_What you need to do_. Collect every line of the records below that contains the string "series", and copy each one. Case counts.

_Input material_.
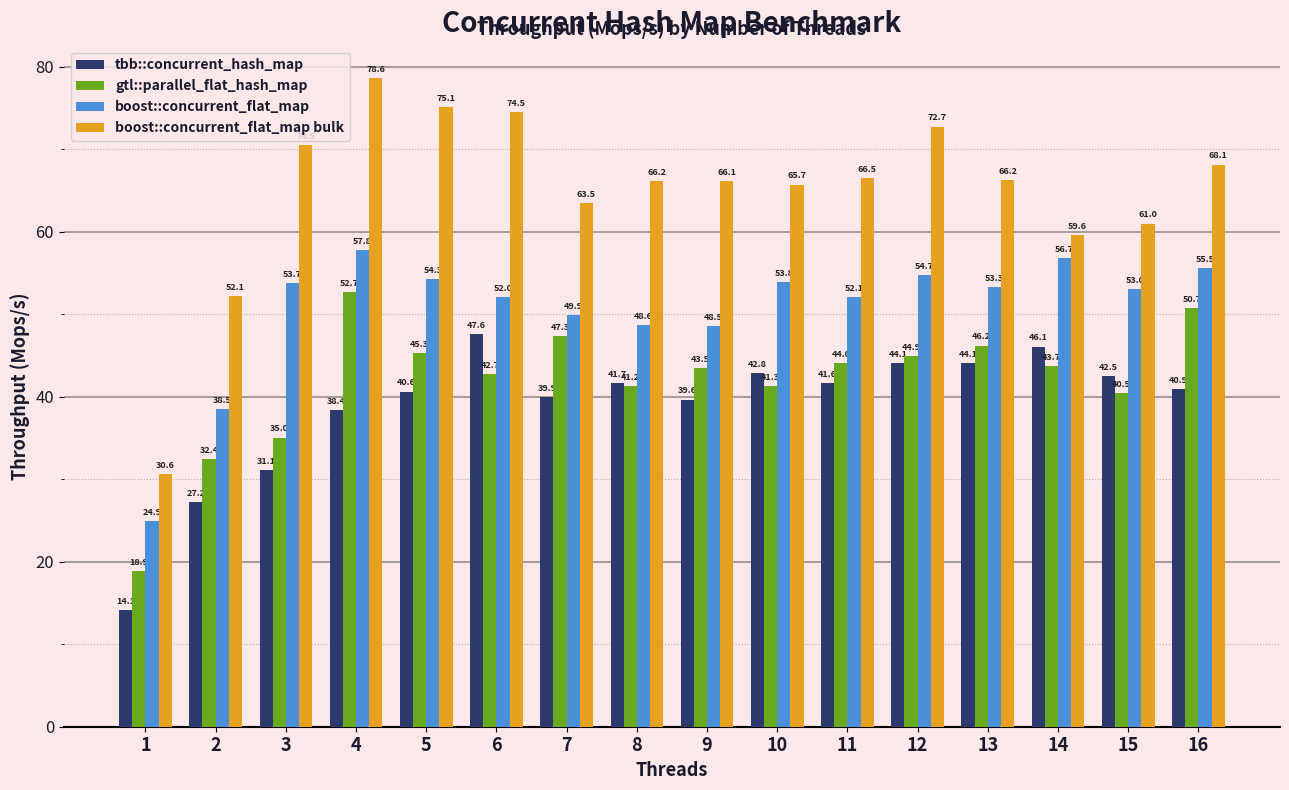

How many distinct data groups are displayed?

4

==

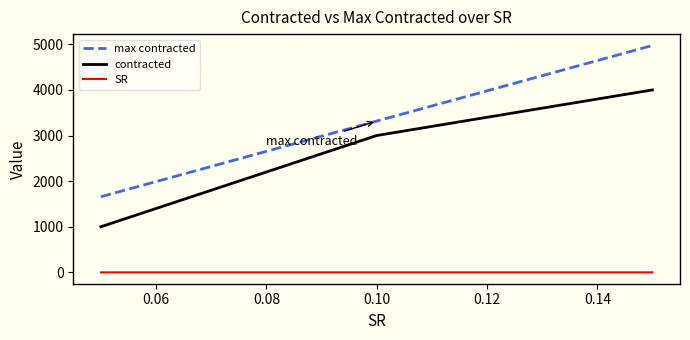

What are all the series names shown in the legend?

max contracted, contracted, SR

* * *

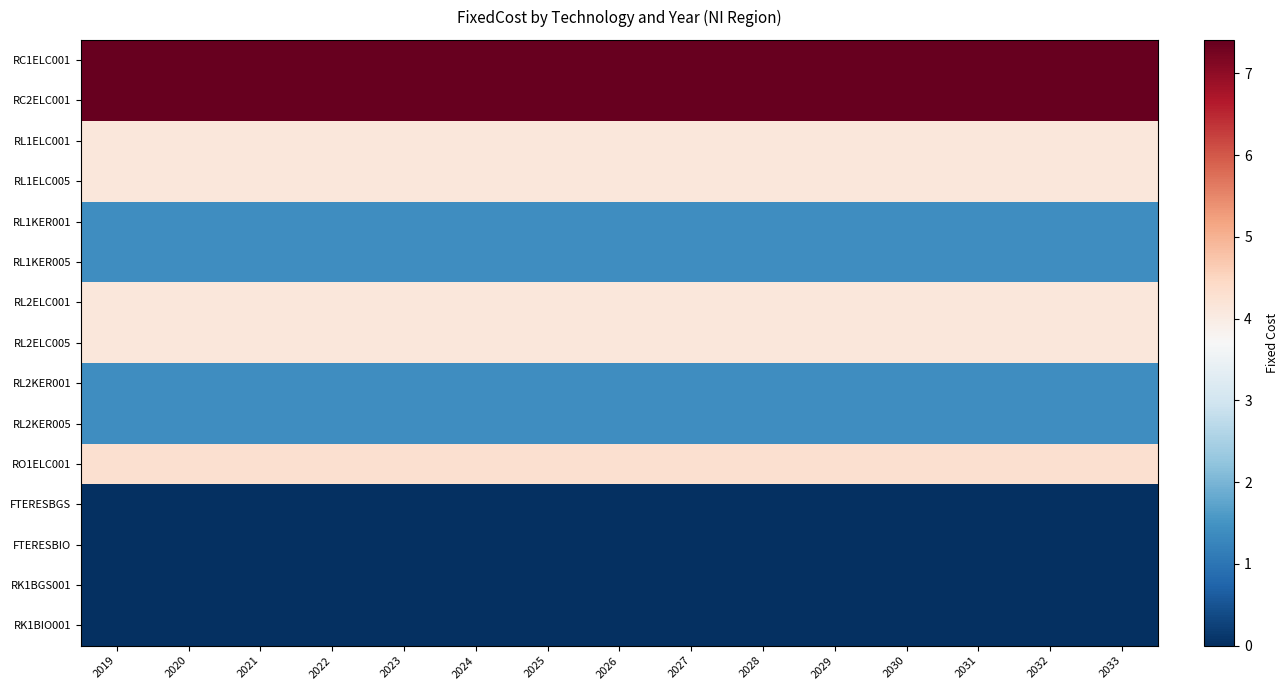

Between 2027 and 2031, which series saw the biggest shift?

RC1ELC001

_Exercise result_.
What are all the series names shown in the legend?
Between 2027 and 2031, which series saw the biggest shift?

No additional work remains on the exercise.